Mice were i.n. immunized (prime-boost) by STxB-E7 and treated in parallel by an anti-TGFβ or its isotype control. Treatment was stopped 1 week after the boost. Trm and effector CD8⁺T cells were measured 30 days after the boost in the BAL (a) and effector CD8⁺T cells were counted in the spleen 30 days after the boost (b). Mice were grafted with TC1 cells in the tongue 30 days after the boost, and 5 days later the number of Trm was measured in the tongue submucosae by flow cytometry to enumerate the absolute number of Trm in the presence or absence of anti-TGFβ (c). (d) Survival analysis of mice immunized by STxB-E7 combined or not with the anti-TGFβ treatment and grafted 30 days after the boost with TC1 cells. Experiments were performed with at least six mice per immunization group and repeated three times. Statistical analysis for (a–c) used non-parametric Mann–Whitney test and for (d) a Log-rank test. *P<0.05. Error bars indicates s.e.m. NS, not significant.

Figure 6. Trm controls orthotopic tumour growth as demonstrated in parabiosis experiments.

Mice (n=5) were i.n. immunized with STxB-E7 and 7 days after the boost submitted to parabiosis surgical procedure. (a) Dot plot of T cells stained with anti-CD8 and D^b-E7_39–47 tetramer in BALs or spleens from the immunized (left side panels) or non-immunized (right side panels) parabiont mouse 21 days after the surgery. Double-positive cells were gated for CD103 analysis from the BALs of the immunized mice (left). (b) Seven days after the parabiosis surgery, the immunized and non-immunized parabionts or naive mice (n=5 per group) were grafted in the tongue with TC1 cells and their survival was monitored. These experiments were independently reproduced three times with similar results. Statistical analysis used a Log-rank test. ***P<0.001.

Figure 7. Expression and prognostic value of CD103⁺CD8⁺T cells and CD49a⁺CD8⁺T in lung carcinoma patients.

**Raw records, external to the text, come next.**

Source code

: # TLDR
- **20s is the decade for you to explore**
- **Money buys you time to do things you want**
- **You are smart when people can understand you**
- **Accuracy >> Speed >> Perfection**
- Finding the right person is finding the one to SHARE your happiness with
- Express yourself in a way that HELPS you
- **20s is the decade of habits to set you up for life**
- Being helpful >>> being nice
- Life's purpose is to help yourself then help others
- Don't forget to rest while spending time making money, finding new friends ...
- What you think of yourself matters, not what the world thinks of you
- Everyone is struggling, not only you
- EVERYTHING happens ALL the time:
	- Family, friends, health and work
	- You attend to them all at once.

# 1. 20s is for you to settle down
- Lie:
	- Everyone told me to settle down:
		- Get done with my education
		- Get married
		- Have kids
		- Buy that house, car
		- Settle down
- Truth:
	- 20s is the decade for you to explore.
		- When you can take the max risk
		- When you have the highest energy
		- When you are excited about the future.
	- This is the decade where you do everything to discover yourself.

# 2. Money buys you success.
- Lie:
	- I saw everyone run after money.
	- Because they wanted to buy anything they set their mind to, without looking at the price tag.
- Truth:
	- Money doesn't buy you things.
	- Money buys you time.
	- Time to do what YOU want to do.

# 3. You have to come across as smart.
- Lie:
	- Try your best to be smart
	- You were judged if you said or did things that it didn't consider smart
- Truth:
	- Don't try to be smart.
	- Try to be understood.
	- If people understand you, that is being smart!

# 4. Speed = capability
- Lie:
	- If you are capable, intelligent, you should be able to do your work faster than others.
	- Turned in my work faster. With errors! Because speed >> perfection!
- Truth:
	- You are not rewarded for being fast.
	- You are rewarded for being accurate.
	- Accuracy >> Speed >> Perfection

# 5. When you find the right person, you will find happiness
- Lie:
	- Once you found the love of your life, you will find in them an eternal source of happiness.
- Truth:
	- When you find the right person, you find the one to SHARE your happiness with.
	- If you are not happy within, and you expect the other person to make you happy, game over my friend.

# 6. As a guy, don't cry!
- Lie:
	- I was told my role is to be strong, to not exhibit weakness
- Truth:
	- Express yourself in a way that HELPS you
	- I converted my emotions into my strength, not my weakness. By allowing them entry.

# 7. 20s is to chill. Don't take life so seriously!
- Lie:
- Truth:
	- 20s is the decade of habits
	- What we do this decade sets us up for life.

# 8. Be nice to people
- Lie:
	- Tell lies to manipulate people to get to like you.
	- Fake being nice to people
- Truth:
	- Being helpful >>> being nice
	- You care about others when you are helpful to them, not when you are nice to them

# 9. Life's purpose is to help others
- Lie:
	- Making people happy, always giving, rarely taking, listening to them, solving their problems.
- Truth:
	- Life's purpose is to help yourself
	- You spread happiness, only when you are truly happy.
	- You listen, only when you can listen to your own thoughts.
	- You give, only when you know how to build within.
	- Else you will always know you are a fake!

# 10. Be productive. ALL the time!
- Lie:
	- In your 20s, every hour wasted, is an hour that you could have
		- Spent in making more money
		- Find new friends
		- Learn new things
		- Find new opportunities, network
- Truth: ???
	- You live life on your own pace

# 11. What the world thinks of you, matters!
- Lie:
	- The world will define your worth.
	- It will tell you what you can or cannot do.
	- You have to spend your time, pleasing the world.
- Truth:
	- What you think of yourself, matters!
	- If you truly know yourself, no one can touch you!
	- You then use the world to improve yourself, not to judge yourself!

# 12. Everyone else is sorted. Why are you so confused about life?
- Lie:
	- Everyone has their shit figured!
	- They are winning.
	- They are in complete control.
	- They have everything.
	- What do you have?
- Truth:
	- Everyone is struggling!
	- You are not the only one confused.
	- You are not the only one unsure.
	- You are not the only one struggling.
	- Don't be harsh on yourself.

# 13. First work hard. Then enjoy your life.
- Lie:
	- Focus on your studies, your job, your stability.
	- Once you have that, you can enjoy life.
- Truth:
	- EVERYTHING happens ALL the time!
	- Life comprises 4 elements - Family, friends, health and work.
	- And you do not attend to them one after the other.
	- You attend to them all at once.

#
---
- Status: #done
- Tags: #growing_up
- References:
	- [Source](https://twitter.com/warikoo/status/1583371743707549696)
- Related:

(a) Top: Frozen tissue sections derived from lung carcinoma patients were stained by immunofluorescence with antibodies directed against human CD8 (green), CD103 (red) and E-cadherin (blue). The E-cadherin staining identifies the carcinomatous nests. The colocalization of CD8, CD103 and E-cadherin markers can be detected by merging the mono-staining picture. The thick arrow indicates extra-tumoural CD103⁺CD8⁺T cells; the thin arrow indicates the intratumoural CD103⁺CD8⁺T cells. Staining with isotypes controls was included for each experiment. (a) Bottom: Frozen tissue sections derived from lung carcinoma patients were stained by immunofluorescence with antibodies directed against human CD8 (green), CD49a (red). The colocalization of CD8 and CD49a markers can be detected by merging the mono-staining picture. The arrows indicate the CD49a⁺CD8⁺T cells. Staining with isotypes controls was included for each experiment (original magnification × 200). (b) Kaplan–Meier analysis of overall survival of patients with lung cancer (n=96). Tumour samples were stained for CD8 and CD103 and E-cadherin to delineate intratumoural or total infiltration (stromal and intratumoural) of cells. Patients were then divided on the basis of CD8⁺, CD103⁺ or CD8⁺CD103⁺T cell infiltration with optimized cut-off. Statistical analysis used a Log-rank test.